Klik op één
van de segmenten!
Heilige Doop - Betekenis
Gekoppelde paragrafen met "Heilige Doop - Betekenis"
Handboek Dogmatiek
Johannes à Marck (1656-1731)
Het boek is een heruitgave van het bekende theologisch naslagwerk ‘Het merg van de christelijke godgeleerdheid’.
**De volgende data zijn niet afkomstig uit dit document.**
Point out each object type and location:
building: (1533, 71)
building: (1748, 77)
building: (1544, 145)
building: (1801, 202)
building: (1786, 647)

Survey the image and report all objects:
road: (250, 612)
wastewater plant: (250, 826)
Hoofdstuk 30 De christelijke Heilige Doop
30.27De betekende zaak van de Doop
Tot slot komen wij bij de betekende zaak van de Doop, die ongetwijfeld is:
Het bloed en de Geest van Christus, die ons beide ook elders onder de gelijkenis of naam van ‘water’ voorkomen (1 Joh. 1:7; 1 Petr. 1:2; Hebr. 12:24; Jes. 44:3). Ze hebben ook een grote gelijkheid met het water (wat al genoemd is in § 8), vooral in de kracht van het wegnemen van onze zondige onreinheid.
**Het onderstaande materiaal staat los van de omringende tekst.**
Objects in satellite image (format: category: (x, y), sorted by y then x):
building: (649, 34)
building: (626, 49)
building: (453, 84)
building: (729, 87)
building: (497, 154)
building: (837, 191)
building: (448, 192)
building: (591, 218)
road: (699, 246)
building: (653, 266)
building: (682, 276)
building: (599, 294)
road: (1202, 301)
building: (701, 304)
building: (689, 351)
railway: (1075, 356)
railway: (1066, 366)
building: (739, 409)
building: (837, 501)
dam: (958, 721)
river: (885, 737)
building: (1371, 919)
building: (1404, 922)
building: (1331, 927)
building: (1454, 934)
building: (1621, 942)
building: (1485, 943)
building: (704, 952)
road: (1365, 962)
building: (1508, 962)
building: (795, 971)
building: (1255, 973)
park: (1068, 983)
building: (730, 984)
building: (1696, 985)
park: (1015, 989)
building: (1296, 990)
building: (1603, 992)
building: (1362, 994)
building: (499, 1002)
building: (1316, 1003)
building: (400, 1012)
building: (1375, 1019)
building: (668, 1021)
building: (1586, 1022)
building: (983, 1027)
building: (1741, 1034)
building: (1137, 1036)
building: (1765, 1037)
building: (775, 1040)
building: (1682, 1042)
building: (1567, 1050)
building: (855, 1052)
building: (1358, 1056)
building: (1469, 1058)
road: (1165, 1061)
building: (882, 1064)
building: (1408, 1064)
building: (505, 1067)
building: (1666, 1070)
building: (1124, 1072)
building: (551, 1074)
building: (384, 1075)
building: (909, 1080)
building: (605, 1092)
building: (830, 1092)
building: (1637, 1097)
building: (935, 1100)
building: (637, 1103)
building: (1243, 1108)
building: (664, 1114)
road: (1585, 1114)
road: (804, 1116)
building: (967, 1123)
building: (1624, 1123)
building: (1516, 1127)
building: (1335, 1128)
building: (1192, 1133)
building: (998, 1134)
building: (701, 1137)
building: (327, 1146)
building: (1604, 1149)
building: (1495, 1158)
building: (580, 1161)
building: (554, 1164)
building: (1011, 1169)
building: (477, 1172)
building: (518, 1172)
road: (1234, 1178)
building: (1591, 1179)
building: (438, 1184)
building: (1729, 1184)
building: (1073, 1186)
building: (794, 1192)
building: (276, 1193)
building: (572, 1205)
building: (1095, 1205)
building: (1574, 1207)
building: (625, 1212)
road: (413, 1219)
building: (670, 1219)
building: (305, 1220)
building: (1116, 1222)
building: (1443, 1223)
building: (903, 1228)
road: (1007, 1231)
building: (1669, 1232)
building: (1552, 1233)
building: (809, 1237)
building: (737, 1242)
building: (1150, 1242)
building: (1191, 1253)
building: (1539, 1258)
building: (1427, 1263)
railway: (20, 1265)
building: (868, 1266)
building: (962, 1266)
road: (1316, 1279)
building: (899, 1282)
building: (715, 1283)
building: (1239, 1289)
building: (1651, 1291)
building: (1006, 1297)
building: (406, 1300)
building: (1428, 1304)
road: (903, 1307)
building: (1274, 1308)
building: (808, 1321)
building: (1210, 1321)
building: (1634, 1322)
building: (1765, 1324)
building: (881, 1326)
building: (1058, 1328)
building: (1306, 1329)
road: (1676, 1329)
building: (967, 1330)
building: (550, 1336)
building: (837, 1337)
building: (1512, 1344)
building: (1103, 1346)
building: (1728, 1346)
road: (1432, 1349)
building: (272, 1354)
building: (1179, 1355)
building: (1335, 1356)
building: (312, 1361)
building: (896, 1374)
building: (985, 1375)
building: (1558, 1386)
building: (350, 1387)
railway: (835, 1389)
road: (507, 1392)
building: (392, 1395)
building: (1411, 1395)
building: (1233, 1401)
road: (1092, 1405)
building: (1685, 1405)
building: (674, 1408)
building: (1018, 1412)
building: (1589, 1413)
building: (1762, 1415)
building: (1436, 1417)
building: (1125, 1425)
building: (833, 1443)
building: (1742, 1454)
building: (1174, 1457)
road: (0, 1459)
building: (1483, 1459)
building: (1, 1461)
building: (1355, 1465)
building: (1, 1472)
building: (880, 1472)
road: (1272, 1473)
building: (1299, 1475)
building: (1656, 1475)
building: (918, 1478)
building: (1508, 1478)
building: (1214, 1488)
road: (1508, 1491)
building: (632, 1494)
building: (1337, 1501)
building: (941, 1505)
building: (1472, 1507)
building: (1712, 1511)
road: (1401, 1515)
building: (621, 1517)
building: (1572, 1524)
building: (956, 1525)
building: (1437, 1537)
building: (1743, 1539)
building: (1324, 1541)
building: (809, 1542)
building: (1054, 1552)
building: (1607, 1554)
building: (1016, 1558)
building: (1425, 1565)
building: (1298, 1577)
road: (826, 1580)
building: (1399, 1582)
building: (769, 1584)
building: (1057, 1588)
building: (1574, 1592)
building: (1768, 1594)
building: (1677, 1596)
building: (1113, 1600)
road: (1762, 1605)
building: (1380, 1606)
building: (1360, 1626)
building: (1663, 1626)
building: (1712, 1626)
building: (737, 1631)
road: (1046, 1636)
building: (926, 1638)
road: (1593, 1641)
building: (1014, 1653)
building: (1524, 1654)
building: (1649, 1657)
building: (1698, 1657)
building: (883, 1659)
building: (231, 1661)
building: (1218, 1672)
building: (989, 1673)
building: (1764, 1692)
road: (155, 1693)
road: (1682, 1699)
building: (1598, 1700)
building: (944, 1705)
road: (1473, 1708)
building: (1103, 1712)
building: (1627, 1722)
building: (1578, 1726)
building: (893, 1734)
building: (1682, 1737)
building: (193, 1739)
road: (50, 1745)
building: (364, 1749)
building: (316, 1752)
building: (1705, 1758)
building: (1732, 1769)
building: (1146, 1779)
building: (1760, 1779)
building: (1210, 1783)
Vervolgens deze wegneming van de zonden, die waarlijk in zichzelf lelijke vuilheden zijn en de mens uiterst afschuwelijk maken, door dat bloed en die Geest van Christus (Ezech. 36:25; Hand. 22:16; Ef. 5:26). Deze weldaad:
Strekt zich uit tot alle zonden, zonder onderscheid van tijd, van grootte en veelheid daarvan, of van het bijzondere onderwerp daarvan.
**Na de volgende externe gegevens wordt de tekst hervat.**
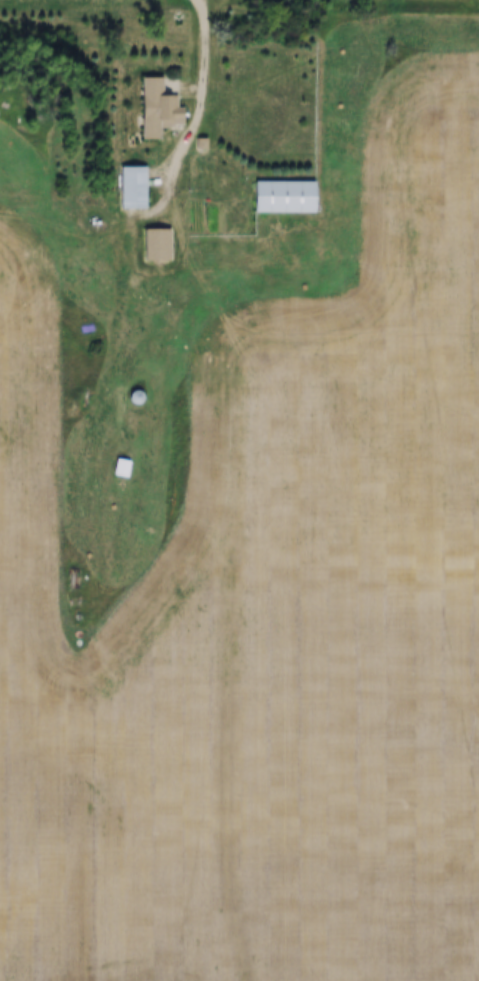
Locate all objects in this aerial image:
building: (158, 106)
road: (193, 118)
building: (130, 188)
building: (282, 197)
building: (155, 245)
building: (134, 398)
building: (120, 469)
road: (33, 594)

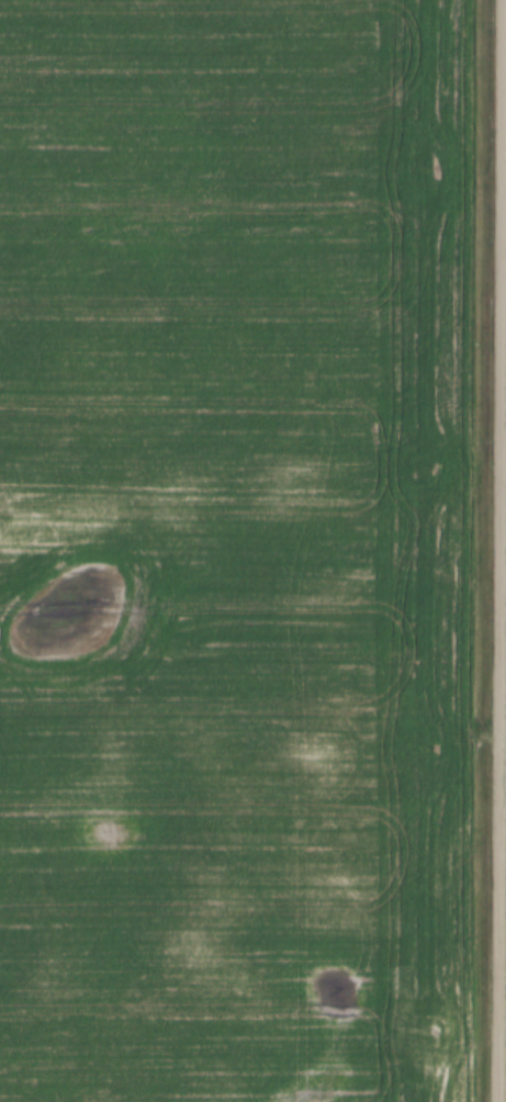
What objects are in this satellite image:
road: (498, 551)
Strekt zich ook uit tot de schuld en de smet van al die zonden, volgens de onderscheiden werking van het bloed en de Geest van Christus, en de tweeërlei weldaad van rechtvaardigmaking en heiligmaking, waarvan de eerste in één daad tegelijk, maar de andere geleidelijk voltrokken wordt (vgl. Mark. 1:4; Hand. 2:38; Hand. 19:4; Kol. 2:11).
Wordt secundair als een plicht van de mens door Gods genade aangemerkt, maar primair en hoofdzakelijk als een genadedaad van God aan ons.
Op deze wegneming van de zonden moet men, als daartoe behorend of daarmee gepaard gaand, geheel betrekken: de wedergeboorte, het aandoen van Christus, de inlijving in Zijn kerk, de dood en de begrafenis van de oude mens en het leven van de nieuwe mens, ja, de eeuwige zaligheid zelf. In dit verband worden sommige dingen, met een bijzonder opzicht op de eertijds meest gebruikelijke manier van de bediening van de Doop door onderdompeling, soms ook uitdrukkelijk in de Schrift genoemd (Tit. 3:5; Gal. 3:27; 1 Kor. 12:13; Rom. 6:4-5; 1 Petr. 3:21).